本日のテーマ:「モルトケの予言と遺産!参謀本部の父が見抜いた次なる戦争と3つの教訓」
今回はモルトケシリーズ最終回!普仏戦争後も長きにわたり参謀総長を務めた晩年のモルトケが恐れた二正面作戦と消耗戦への警告、そして後世のビジネスや軍事に残した3つの偉大な遺産について解説します。
👇今回の見出し👇
モルトケシリーズ最終回/71歳から17年間参謀総長を継続/戦争をすることから防ぐことへ/恐るべき二正面作戦/フランスとロシアの挟み撃ち/軍備と外交への警告/次の戦争は30年続く/第一次世界大戦を的確に予言/戦争の性格の変化/大規模な消耗戦の到来/自分の戦術が広まる皮肉/1891年90歳で死去/死の直前まで議会で演説/参謀本部という組織の発明/計画は敵との最初の接触で崩れる/現代ビジネスにも通じる格言/勝って冷静でいられた姿勢/勝利に酔わずリスクを見る/構造で勝ちに行く戦略/地味な蓄積が派手な結果を生む
👇抑えるべきポイントと歴史の流れ👇
① 晩年のモルトケと二正面作戦への恐怖
普仏戦争に勝利してドイツ帝国を誕生させたモルトケですが、晩年は東のロシアと西のフランスから同時に挟み撃ちにされる二正面作戦を激しく警戒しました。
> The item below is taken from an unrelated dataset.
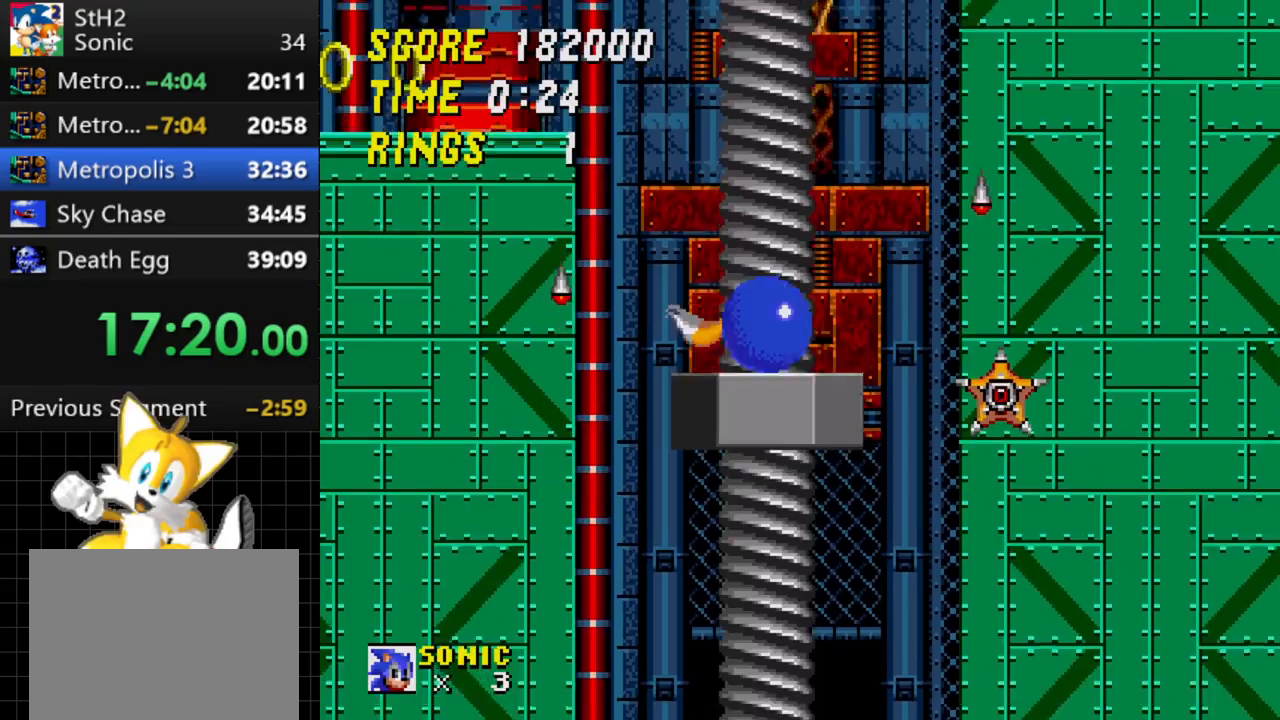
{"buttons": ["DPAD_LEFT"], "events": [[117, "DPAD_RIGHT", "up"], [183, "DPAD_LEFT", "down"]]}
彼は議会で「軍備を怠るな」「外交でロシアを引き離せ」と繰り返し警告し、戦争を行う立場から防ぐ立場へとシフトしました。
② 消耗戦の予言と戦争の性格の変化
モルトケは自身の戦術(鉄道を用いた大量動員)がヨーロッパ各国に模倣されたことで、奇襲の優位が消え、次なる戦争は数百万の兵が投入される長期的な消耗戦になると予見しました。「次の戦争は30年続くかもしれない」という彼の警告は、その後の第一次世界大戦で恐ろしいほど的中することになります。
③ モルトケが歴史に残した3つの遺産
モルトケが後世に残した大きな遺産は、「参謀本部の発明」、「『計画は敵との最初の接触で崩れる』という現代ビジネスにも通じる格言」、そして「3つの戦争に全勝しても決して勝利に酔わず、次のリスクを冷静に見据え続けた姿勢」です。57歳から実戦指揮を執り、地味な蓄積で結果を出した彼の生き様がここに詰まっています。
■ 関連年表
1871年: 普仏戦争が終結(モルトケ71歳、以降17年間参謀総長を継続)
1890年: モルトケが議会で「次の戦争は30年続くかもしれない」と演説
1891年4月24日: モルトケが90歳で死去(2日前の4月22日まで議会で演説)
1914年: 第一次世界大戦が勃発(モルトケが予見した通りの大規模な消耗戦となる)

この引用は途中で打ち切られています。